__YOUR OBJECTIVE__
Gather all lines in the records below that include the word "uczy".
EXERCISE MATERIALS START
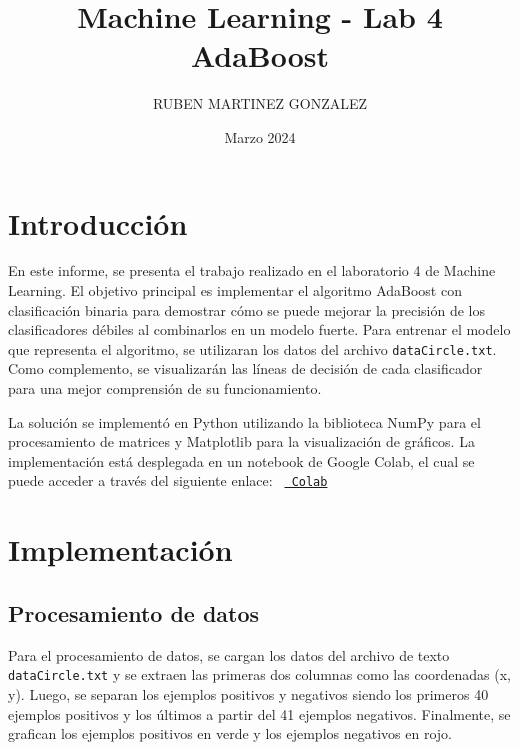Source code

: \documentclass{article}
\title{Machine Learning - Lab 4 AdaBoost}
\author{RUBEN MARTINEZ GONZALEZ}
\date{Marzo 2024}
\begin{document}
    \maketitle


    \section{Introducción}\label{sec:introduccion}
    En este informe, se presenta el trabajo realizado en el laboratorio 4 de Machine Learning.
    El objetivo principal es implementar el algoritmo AdaBoost con clasificación binaria para demostrar
    cómo se puede mejorar la precisión de los clasificadores débiles al combinarlos en un modelo fuerte.
    Para entrenar el modelo que representa el algoritmo, se utilizaran los datos del archivo \texttt{dataCircle.txt}.
    Como complemento, se visualizarán las líneas de decisión de cada clasificador para una mejor comprensión de su funcionamiento.

    \noindent
    La solución se implementó en Python utilizando la biblioteca NumPy para el procesamiento de matrices y
    Matplotlib para la visualización de gráficos.
    \newline
    La implementación está desplegada en un notebook de Google Colab, el cual se puede acceder a través del siguiente enlace:
    \texttt{%
        \href{https://colab.research.google.com/drive/15pMQbVvI-XgngN3rFxADCHmMX9fd3Vl1?usp=sharing}{%
            Colab}%
    }


    \section{Implementación}\label{sec:implementacion}

    \subsection{Procesamiento de datos}\label{subsec:procesamiento_de_datos}

    Para el procesamiento de datos, se cargan los datos del archivo de texto \texttt{dataCircle.txt}
    y se extraen las primeras dos columnas como las coordenadas (x, y).
    Luego, se separan los ejemplos positivos y negativos siendo los primeros 40 ejemplos positivos y los últimos a partir del 41 ejemplos negativos.
    Finalmente, se grafican los ejemplos positivos en verde y los ejemplos negativos en rojo.
\end{document}
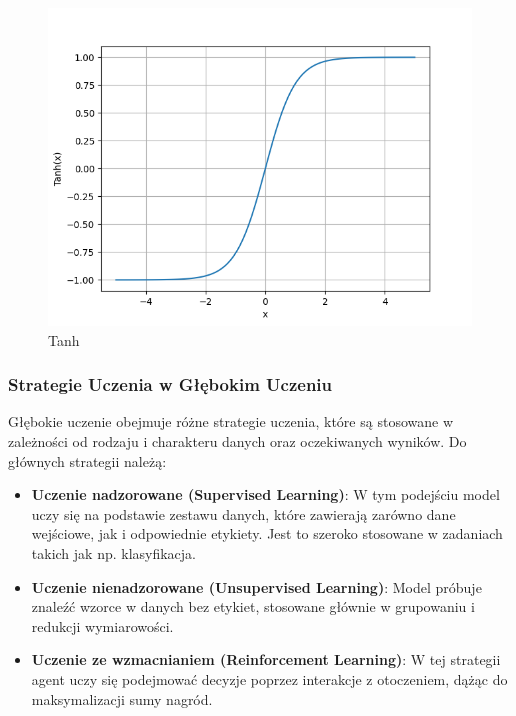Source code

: \begin{figure}[ht]
    \begin{minipage}[t]{0.3\linewidth}
        \includegraphics[width=\linewidth]{Rozdziały/02.Podstawy_teoretyczne/Obrazy/tanh.png}
        \caption{Tanh}
        \label{fig:image16}
    \end{minipage}
\end{figure}


\subsubsection*{Strategie Uczenia w Głębokim Uczeniu}
Głębokie uczenie obejmuje różne strategie uczenia, które są stosowane w zależności od rodzaju i charakteru danych oraz oczekiwanych wyników. Do głównych strategii należą:

\begin{itemize}
    \item \textbf{Uczenie nadzorowane (Supervised Learning)}: W tym podejściu model uczy się na podstawie zestawu danych, które zawierają zarówno dane wejściowe, jak i odpowiednie etykiety. Jest to szeroko stosowane w zadaniach takich jak np. klasyfikacja.
    \item \textbf{Uczenie nienadzorowane (Unsupervised Learning)}: Model próbuje znaleźć wzorce w danych bez etykiet, stosowane głównie w grupowaniu i redukcji wymiarowości.
    \item \textbf{Uczenie ze wzmacnianiem (Reinforcement Learning)}: W tej strategii agent uczy się podejmować decyzje poprzez interakcje z otoczeniem, dążąc do maksymalizacji sumy nagród.
\end{itemize}


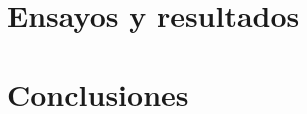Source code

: \documentclass[11pt,a4paper]{article}
\begin{document}
\newpage
\section{Ensayos y resultados}









\newpage
\section{Conclusiones}




\newpage

\end{document}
EXERCISE MATERIALS END
__RESPONSE AREA__
    \item \textbf{Uczenie nadzorowane (Supervised Learning)}: W tym podejściu model uczy się na podstawie zestawu danych, które zawierają zarówno dane wejściowe, jak i odpowiednie etykiety. Jest to szeroko stosowane w zadaniach takich jak np. klasyfikacja.
    \item \textbf{Uczenie ze wzmacnianiem (Reinforcement Learning)}: W tej strategii agent uczy się podejmować decyzje poprzez interakcje z otoczeniem, dążąc do maksymalizacji sumy nagród.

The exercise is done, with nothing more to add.